A leaked document indicates Runway's Gen-3 AI video generation tool may have been trained on YouTube videos and copyrighted content without permission

Symbolic photo: Logo of the video platform YouTube on June 07, 2023 in Berlin, Germany.
(Image credit: Thomas Trutschel/Photothek via Getty Images)

Here's a question that can throw a generative AI company into a twist: "What content has been used to train your models?" While some opt to dodge the question, and others bullishly front out the issue entirely, the question of whether an AI company has scraped content for its own business purposes without permission is a thorny one. 
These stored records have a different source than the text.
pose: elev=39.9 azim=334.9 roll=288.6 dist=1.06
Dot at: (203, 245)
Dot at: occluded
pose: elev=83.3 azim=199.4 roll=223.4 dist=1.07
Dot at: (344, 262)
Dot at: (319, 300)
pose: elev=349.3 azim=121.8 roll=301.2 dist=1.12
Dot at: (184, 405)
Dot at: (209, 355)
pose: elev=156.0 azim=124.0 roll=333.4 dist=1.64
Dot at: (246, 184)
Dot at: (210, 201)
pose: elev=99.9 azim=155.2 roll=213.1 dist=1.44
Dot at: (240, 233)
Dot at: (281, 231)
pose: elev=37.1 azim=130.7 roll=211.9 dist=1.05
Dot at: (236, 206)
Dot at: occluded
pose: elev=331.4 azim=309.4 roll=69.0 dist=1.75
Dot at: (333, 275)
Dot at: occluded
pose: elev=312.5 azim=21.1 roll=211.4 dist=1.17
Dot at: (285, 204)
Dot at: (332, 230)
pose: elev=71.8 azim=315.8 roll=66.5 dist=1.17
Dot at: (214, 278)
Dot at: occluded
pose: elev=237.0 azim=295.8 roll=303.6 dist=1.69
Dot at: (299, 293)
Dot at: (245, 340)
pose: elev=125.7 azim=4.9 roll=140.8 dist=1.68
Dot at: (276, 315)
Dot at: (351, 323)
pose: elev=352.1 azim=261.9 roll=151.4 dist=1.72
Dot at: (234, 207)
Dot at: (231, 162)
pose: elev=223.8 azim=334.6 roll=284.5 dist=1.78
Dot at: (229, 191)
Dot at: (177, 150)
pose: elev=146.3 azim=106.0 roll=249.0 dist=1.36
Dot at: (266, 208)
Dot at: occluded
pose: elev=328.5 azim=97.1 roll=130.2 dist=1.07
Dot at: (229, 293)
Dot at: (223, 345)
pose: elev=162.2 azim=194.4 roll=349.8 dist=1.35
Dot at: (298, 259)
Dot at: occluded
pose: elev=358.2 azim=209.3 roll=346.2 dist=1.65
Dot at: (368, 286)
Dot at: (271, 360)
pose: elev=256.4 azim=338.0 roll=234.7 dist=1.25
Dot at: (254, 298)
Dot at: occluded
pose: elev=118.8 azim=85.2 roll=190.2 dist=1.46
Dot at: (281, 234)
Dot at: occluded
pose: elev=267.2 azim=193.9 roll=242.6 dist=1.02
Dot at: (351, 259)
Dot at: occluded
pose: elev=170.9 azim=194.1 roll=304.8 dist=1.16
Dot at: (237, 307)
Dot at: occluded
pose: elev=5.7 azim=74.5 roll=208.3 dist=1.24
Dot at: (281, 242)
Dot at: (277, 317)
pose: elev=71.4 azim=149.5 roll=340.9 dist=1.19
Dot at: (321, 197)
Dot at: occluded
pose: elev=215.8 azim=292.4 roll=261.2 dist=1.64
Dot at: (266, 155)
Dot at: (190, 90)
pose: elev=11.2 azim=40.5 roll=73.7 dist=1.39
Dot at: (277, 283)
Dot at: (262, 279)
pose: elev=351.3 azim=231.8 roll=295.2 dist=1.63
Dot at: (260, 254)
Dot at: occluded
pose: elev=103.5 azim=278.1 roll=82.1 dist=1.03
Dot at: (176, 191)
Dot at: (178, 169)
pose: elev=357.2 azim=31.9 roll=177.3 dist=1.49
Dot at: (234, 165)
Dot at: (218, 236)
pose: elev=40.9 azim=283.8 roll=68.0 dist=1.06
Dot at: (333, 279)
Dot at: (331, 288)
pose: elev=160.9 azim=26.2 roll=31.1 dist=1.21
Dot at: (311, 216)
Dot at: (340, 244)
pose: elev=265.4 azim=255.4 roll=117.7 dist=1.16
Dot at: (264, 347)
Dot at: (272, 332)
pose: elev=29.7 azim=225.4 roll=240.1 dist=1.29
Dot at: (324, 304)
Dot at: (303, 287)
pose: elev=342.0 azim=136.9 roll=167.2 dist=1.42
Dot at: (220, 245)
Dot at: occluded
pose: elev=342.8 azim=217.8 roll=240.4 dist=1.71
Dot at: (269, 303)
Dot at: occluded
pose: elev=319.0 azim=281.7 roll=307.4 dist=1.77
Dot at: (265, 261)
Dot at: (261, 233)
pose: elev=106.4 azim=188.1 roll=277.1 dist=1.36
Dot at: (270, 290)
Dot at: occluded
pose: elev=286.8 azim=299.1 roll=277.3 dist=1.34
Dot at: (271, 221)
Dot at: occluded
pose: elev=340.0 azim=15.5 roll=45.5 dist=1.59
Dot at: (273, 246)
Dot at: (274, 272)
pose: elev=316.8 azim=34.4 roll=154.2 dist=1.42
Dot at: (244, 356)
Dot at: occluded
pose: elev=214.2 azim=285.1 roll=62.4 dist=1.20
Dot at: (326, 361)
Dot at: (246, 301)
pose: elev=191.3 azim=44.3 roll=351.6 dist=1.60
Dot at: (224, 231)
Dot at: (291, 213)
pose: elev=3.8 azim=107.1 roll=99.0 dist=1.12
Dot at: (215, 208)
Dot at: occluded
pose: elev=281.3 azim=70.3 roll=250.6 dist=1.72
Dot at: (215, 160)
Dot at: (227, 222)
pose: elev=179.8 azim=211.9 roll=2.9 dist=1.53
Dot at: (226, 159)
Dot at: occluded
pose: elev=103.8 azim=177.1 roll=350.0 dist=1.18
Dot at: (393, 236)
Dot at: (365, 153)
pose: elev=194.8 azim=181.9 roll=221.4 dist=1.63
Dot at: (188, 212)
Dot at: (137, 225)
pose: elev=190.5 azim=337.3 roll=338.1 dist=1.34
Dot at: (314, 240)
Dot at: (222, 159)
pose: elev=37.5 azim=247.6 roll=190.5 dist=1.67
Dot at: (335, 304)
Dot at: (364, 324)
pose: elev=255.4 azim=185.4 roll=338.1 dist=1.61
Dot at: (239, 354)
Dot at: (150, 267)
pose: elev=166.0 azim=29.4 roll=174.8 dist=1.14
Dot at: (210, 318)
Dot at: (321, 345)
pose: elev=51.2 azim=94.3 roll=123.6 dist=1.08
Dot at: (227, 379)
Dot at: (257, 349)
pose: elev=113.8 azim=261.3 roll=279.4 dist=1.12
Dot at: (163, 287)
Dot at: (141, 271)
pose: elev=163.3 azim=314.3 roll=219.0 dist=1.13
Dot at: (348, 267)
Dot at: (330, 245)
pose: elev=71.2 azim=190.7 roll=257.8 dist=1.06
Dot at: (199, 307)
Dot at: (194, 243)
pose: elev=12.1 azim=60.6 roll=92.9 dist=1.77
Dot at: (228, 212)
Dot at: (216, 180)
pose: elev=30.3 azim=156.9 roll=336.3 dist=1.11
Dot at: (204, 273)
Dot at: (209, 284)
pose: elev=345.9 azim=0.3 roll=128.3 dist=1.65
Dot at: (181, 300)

At best, you're likely to get a mealy-mouthed explanation of "curated datasets", and at worst, a polemic about whether everything on the internet is essentially fair game.

Now a document obtained by 404media appears to show that part of the data used to train Runway's latest AI video generation tool, Gen-3, may have come from the YouTube channels of thousands of popular media companies, including Pixar, Netflix, Disney and Sony.

While 404media doesn't go into details as to how the document was obtained, nor could it verify that every video mentioned within was used to train Gen-3, it's potentially an insight into the sort of practices that an AI company might use to scrape copyrighted material to train its models.

A former Runway employee spoke to 404media about the methodology involved. The 14 spreadsheets contained within the leaked document are said to feature terms like "beach" or "rain", with the names of Runway employees next to them.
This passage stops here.